WORK TO COMPLETE:
Leave out the pictures and copy everything else in the entries exactly.

PROVIDED INFORMATION:
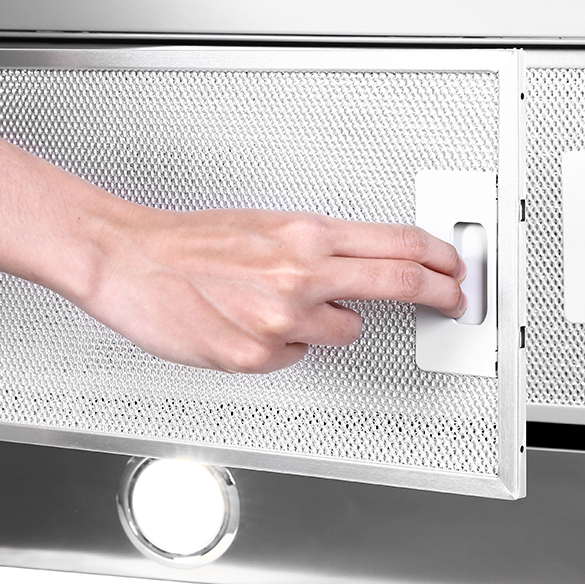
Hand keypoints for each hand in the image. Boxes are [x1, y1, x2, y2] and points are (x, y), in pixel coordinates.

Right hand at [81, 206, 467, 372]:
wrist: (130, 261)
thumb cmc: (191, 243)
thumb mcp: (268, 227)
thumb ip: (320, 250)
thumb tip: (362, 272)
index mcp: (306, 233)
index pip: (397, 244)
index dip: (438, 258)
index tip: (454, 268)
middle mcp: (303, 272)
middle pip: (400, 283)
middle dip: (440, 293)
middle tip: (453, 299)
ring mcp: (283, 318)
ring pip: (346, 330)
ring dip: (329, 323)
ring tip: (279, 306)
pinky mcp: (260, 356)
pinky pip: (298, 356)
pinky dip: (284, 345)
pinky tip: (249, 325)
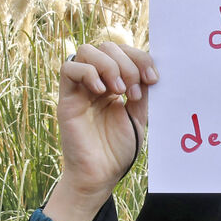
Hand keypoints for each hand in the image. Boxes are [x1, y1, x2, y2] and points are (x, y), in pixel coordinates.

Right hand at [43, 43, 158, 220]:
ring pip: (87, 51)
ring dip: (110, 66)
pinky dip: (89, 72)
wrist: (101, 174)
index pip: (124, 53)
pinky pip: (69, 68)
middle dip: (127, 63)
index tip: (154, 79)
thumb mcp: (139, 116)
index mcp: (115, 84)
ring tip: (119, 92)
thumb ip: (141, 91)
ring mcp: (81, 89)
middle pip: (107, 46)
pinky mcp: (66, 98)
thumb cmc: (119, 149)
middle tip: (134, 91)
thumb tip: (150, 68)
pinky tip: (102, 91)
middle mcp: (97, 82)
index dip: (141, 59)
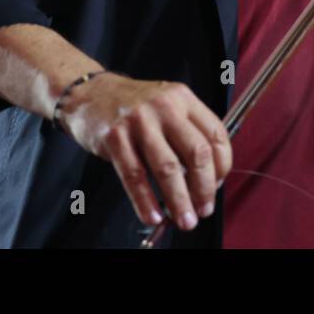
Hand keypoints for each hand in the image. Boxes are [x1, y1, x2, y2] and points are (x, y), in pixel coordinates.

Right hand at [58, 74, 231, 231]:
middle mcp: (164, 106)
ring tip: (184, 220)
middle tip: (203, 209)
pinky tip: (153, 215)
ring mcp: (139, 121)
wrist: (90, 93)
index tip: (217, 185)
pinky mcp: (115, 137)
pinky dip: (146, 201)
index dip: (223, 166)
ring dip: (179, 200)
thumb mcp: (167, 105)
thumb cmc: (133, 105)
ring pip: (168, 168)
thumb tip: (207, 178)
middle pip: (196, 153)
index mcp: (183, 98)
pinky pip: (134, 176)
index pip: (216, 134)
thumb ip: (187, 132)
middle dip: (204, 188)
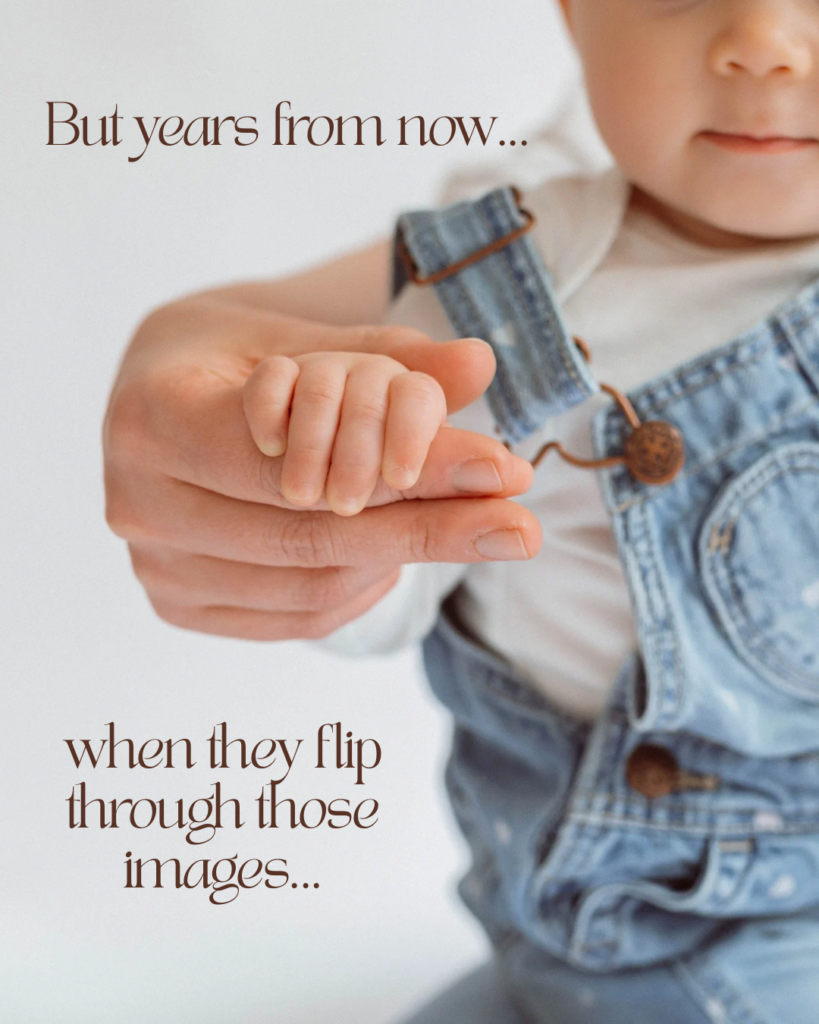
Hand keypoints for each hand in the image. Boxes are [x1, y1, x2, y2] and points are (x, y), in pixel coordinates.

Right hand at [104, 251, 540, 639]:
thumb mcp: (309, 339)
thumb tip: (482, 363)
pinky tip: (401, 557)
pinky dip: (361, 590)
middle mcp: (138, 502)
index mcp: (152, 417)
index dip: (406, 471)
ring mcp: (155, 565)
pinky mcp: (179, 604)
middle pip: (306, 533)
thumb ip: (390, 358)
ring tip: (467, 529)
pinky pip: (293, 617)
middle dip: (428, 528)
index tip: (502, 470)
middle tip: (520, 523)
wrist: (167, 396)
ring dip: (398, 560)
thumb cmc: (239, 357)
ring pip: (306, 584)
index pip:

EXERCISE RESULT:
Hand keypoints for each hand in the image. Boxes are [x1, y1, x2, y2] and points are (x, y), in pixel coordinates.

Right hand at [81, 206, 467, 372]:
wrist: (130, 261)
thumb cmc: (191, 243)
thumb mcp: (268, 227)
thumb ip: (320, 250)
thumb tip: (362, 272)
index mcp: (306, 233)
index pip: (397, 244)
index dip: (438, 258)
index tip: (454, 268)
middle mcp: (303, 272)
middle pip: (400, 283)
middle dip: (440, 293)
middle tip: (453, 299)
ring mcp: (283, 318)
ring pip: (346, 330)
ring dip: (329, 323)
ring tip: (279, 306)
pinky mcp: (260, 356)
pinky pip: (298, 356)
pinky dip: (284, 345)
pinky tip: (249, 325)
Hand keypoints for each hand in the image. Boxes are [x1, y1, x2, y2] and points are (x, y), in pixel coordinates.

Right hand at [43, 43, 158, 220]:
ring pip: (87, 51)
ring dip: (110, 66)
pinky dip: (89, 72)
wrist: (101, 174)
index pip: (124, 53)
pinky pip: (69, 68)
middle dip: (127, 63)
index tip: (154, 79)
thumb mcp: (139, 116)
index mcp: (115, 84)
ring tip: (119, 92)
thumb ip: (141, 91)
ring mcp: (81, 89)
middle pip: (107, 46)
pinky mcp: (66, 98)
thumb cmc: (119, 149)
middle tip: (134, 91)
thumb tip: (150, 68)
pinky tip: (102, 91)
middle mcp: (97, 82)
index dip: (141, 59)
Hand keypoints for each hand in the image. Boxes are [x1, y1, x2, y2] and points are (x, y), in pixel coordinates.

Right hand at [58, 74, 231, 231]:
middle mcp: (164, 106)
ring tip: (184, 220)
middle tip: (203, 209)
pinky tip: (153, 215)
ring mcp: (139, 121)
wrist: (90, 93)
index tip: (217, 185)
pinky mcp: (115, 137)
pinky dip: (146, 201)
index dip: (223, 166)
ring dip: (179, 200)
thumb mcp: (167, 105)
thumb cmc: (133, 105)
ring pip: (168, 168)
thumb tip: (207, 178)
middle pip: (196, 153)
index mcp: (183, 98)
pinky pip: (134, 176)
index pip: (216, 134)
thumb ip: (187, 132)
middle dip: (204, 188)
Hand keypoints for each hand in the image. Boxes are [x1, y1, x2, y2] and points are (x, y), in pixel coordinates.

Right hand at [104, 251, 540, 639]:
thumb mcp: (309, 339)
thumb tip: (482, 363)
pinky tip: (401, 557)
pinky dip: (361, 590)
middle mcp: (138, 502)
index mcp: (152, 417)
index dip: (406, 471)
ring mcp: (155, 565)
pinky mcp: (179, 604)
middle pip: (306, 533)
thumb ip: (390, 358)
ring tip: (467, 529)
pinky pip: (293, 617)
middle dip: (428, 528)
index tip: (502, 470)
middle tip: (520, 523)
wrist: (167, 396)
ring dip: (398, 560)
thumb cmc: (239, 357)
ring pip: (306, 584)
index pip:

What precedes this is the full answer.